> What to do
Could you copy every record exactly as it appears?

****************************************

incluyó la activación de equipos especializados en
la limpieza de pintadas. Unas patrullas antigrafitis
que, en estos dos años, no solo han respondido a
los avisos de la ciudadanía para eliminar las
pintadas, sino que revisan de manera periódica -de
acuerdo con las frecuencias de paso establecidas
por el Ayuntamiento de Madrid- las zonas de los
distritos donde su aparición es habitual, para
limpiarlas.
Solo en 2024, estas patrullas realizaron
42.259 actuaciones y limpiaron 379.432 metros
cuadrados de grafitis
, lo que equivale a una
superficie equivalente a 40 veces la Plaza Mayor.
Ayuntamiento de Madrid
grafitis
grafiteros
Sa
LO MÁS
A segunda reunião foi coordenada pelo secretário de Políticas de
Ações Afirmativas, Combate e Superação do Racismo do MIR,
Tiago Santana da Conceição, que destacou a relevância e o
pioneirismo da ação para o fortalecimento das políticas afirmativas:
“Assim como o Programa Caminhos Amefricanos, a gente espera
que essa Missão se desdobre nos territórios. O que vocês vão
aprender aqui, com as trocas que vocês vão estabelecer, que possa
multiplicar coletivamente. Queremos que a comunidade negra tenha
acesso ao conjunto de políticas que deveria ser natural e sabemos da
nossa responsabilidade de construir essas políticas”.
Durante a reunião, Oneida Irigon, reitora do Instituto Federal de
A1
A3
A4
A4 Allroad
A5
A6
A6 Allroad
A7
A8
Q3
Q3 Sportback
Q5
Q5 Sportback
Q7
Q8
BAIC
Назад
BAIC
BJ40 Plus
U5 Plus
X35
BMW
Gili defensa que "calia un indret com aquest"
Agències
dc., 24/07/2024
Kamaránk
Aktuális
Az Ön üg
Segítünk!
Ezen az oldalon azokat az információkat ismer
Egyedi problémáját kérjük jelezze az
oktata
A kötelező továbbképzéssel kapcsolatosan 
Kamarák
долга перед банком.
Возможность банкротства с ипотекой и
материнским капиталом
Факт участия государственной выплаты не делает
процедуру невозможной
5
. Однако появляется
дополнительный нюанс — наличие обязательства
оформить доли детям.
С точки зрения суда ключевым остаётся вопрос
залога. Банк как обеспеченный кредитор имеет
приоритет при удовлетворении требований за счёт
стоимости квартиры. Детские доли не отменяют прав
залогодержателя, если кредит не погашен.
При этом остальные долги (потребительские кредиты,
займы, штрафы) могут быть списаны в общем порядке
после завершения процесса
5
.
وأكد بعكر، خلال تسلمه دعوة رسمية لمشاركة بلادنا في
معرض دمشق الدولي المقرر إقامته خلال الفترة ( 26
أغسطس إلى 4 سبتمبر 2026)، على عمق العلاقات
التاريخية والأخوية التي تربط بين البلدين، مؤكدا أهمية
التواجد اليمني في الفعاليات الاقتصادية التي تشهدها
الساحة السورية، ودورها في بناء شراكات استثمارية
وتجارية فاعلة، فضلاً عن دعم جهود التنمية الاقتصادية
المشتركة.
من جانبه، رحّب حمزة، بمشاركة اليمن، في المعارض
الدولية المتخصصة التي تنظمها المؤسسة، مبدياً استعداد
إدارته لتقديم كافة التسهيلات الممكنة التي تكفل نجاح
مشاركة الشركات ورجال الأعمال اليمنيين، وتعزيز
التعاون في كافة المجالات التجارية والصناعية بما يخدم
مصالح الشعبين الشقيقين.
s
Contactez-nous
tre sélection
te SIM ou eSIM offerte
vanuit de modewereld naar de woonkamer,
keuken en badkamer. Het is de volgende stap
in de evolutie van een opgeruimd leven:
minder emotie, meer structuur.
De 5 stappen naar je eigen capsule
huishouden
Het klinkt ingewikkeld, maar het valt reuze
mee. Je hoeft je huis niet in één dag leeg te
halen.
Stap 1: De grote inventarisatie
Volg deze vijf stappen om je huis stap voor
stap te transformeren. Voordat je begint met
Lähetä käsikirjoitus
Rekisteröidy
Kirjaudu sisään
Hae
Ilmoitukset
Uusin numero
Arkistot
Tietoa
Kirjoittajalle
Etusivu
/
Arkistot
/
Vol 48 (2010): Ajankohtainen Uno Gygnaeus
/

****************************************

> Exercise answer
incluyó la activación de equipos especializados en
la limpieza de pintadas. Unas patrullas antigrafitis
que, en estos dos años, no solo han respondido a
los avisos de la ciudadanía para eliminar las
pintadas, sino que revisan de manera periódica -de
acuerdo con las frecuencias de paso establecidas
por el Ayuntamiento de Madrid- las zonas de los
distritos donde su aparición es habitual, para
limpiarlas.
Solo en 2024, estas patrullas realizaron
42.259 actuaciones y limpiaron 379.432 metros
cuadrados de grafitis
, lo que equivale a una
superficie equivalente a 40 veces la Plaza Mayor.
Ayuntamiento de Madrid
grafitis
grafiteros
Sa
LO MÁS
A segunda reunião foi coordenada pelo secretário de Políticas de
Ações Afirmativas, Combate e Superação do Racismo do MIR,
Tiago Santana da Conceição, que destacou a relevância e o
pioneirismo da ação para o fortalecimento das políticas afirmativas:
“Assim como o Programa Caminhos Amefricanos, a gente espera
que essa Missão se desdobre nos territórios. O que vocês vão
aprender aqui, com as trocas que vocês vão estabelecer, que possa
multiplicar coletivamente. Queremos que a comunidade negra tenha
acesso ao conjunto de políticas que deveria ser natural e sabemos da
nossa responsabilidade de construir essas políticas”.
Durante a reunião, Oneida Irigon, reitora do Instituto Federal de
A1
A3
A4
A4 Allroad
A5
A6
A6 Allroad
A7
A8
Q3
Q3 Sportback
Q5
Q5 Sportback
Q7
Q8
BAIC
Назад
BAIC
BJ40 Plus
U5 Plus
X35
BMW
Gili defensa que "calia un indret com aquest"
Agències
dc., 24/07/2024
Kamaránk
Aktuális
Az Ön üg
Segítünk!
Ezen az oldalon azokat az információkat ismer
Egyedi problémáját kérjük jelezze az
oktata
A kötelező továbbképzéssel kapcsolatosan 
Kamarák
долга перед банком.
Возможность банкротства с ипотекой и
материнским капиталом
Факт участия государственной выплаты не делает
процедуру невозможной
5
. Однако появляется
дополнительный нюанс — наличие обязательства
оформить доли детям.
С точки зрения суда ключевым остаётся вопрос
залога. Банк как обеспеченный кредитор имеет
приоритет при удовлетворении требований за счёт
стоимости квартиры. Детские доли не отменяют прав
залогодержателя, если кредит не погашен.
При этом остальные долги (потребительские кредиты,
займы, штрафы) могут быть списаны в общем порядке
после завершения процесса
5
.
وأكد بعكر، خلال تسلمه دعوة رسمية لمشاركة بلادنا في
معرض دمشق الدولي المقرر إقامته خلال الفترة ( 26
أغسطس إلى 4 سبتمبر 2026)، على عمق العلاقات
التاريخية والأخوية التي تربط بين البلدين، مؤكدا أهمية
التواجد اليمني في الفعاليات الاقتصادية التي تشهدها
الساحة السورية، ودورها في بناء شراكات استثمارية
وتجارية فاعلة، فضلاً عن دعم جهود التنمية الاقتصادية
المشتركة.
من جانبه، رحّب حمزة، بمشاركة اليمن، في المعارض
الدولية المتخصصة التي تنظمها المؤسسة، مبدياً استعداد
إدارته لتقديم كافة التسهيلات الممكنة التي تكفل نجاح
مشاركة الشركات ورجال الأعمال اليمنيين، وتعزيز
التعاون في كافة المجالات التجارية والصناعية بما يخدم
مصالح الشعبين الشقيقين.
s
Contactez-nous
tre sélection
te SIM ou eSIM offerte
vanuit de modewereld naar de woonkamer,
keuken en badkamer. Het is de volgende stap
in de evolutie van een opgeruimd leven:
minder emotie, meer structuur.
De 5 stappen naar je eigen capsule
huishouden
Het klinkt ingewikkeld, maar het valt reuze
mee. Je hoeft je huis niet in één dag leeg te
halen.
Stap 1: De grote inventarisatie
Volg deze vijf stappen om je huis stap voor
stap te transformeren. Voordat je begint met
Lähetä käsikirjoitus
Rekisteröidy
Kirjaudu sisään
Hae
Ilmoitukset
Uusin numero
Arkistot
Tietoa
Kirjoittajalle
Etusivu
/
Arkistot
/
Vol 48 (2010): Ajankohtainen Uno Gygnaeus
/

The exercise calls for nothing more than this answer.